## INSTRUCTIONS
(a) Reproduce part of the movie-going essay word for word: begin at the words "It was with" and stop after "dollars a ticket!".
(b) In the movie-going essay, on what date did the writer see the Omen remake?

## READING TEXT
There are a lot of movies like The Namesake and Once (or even Crazy Love and Ratatouille) that keep me coming back. Yet every now and then I’m surprised at how I was suckered into paying ten bucks for a clunker like Epic Movie or the Omen remake (yes, I gave in to the hype and saw it on 06/06/06) both of which left me waiting for a scene bright enough to light the theatre so I could steal a look at my watch. I spent much of those movies shaking up the popcorn bag to ensure good Milk Duds distribution throughout and wiggling around in my seat trying not to imagine that there were roaches crawling across my feet. The mind wanders.

You think I’d know better, considering I’d probably seen the trailer for those movies at least five or six times. But hey, they edit those things to be funny/scary/baffling so, really, you can’t blame me for being a sucker.

There was a Simpsons episode where Milhouse, all excited about his first “R” rated move, chants “Barton FINK! Barton FINK!” And the chuckle, of course, is that of all the R movies to sneak into, that ain’t it, kid, that ain’t it … Which was the same thing I said to myself after the first time I orchestrated my own unauthorized double feature. That ain’t it, kid.

It was with Stephen, back in May when the theatres were so clogged with Spider-Man 3 audiences that not one monotoned “welcome to AMC Theatres, enjoy the show” usher could be bothered to prevent our little come-out-then-wander-around-by-the-refreshments-stand-then-go-back-in-again maneuver. Ha ha! Gotcha Monotoned Usher! Take THAT establishment! I’ll show you ten dollars a ticket!

## DATA BLOCK
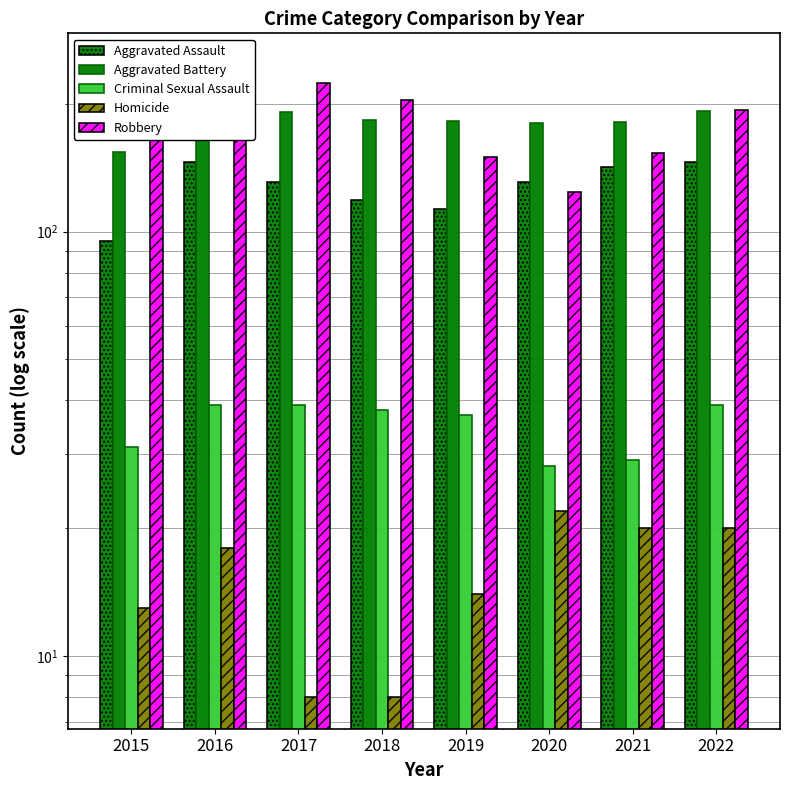

What is the total value across all series at 2018?

552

## LIST OF ANSWERS
(a)
It was with Stephen, back in May when the theatres were so clogged with Spider-Man 3 audiences that not one monotoned “welcome to AMC Theatres, enjoy the show” usher could be bothered to prevent our little come-out-then-wander-around-by-the-refreshments-stand-then-go-back-in-again maneuver. Ha ha! Gotcha Monotoned Usher! Take THAT establishment! I’ll show you ten dollars a ticket!

(b) 06/06/06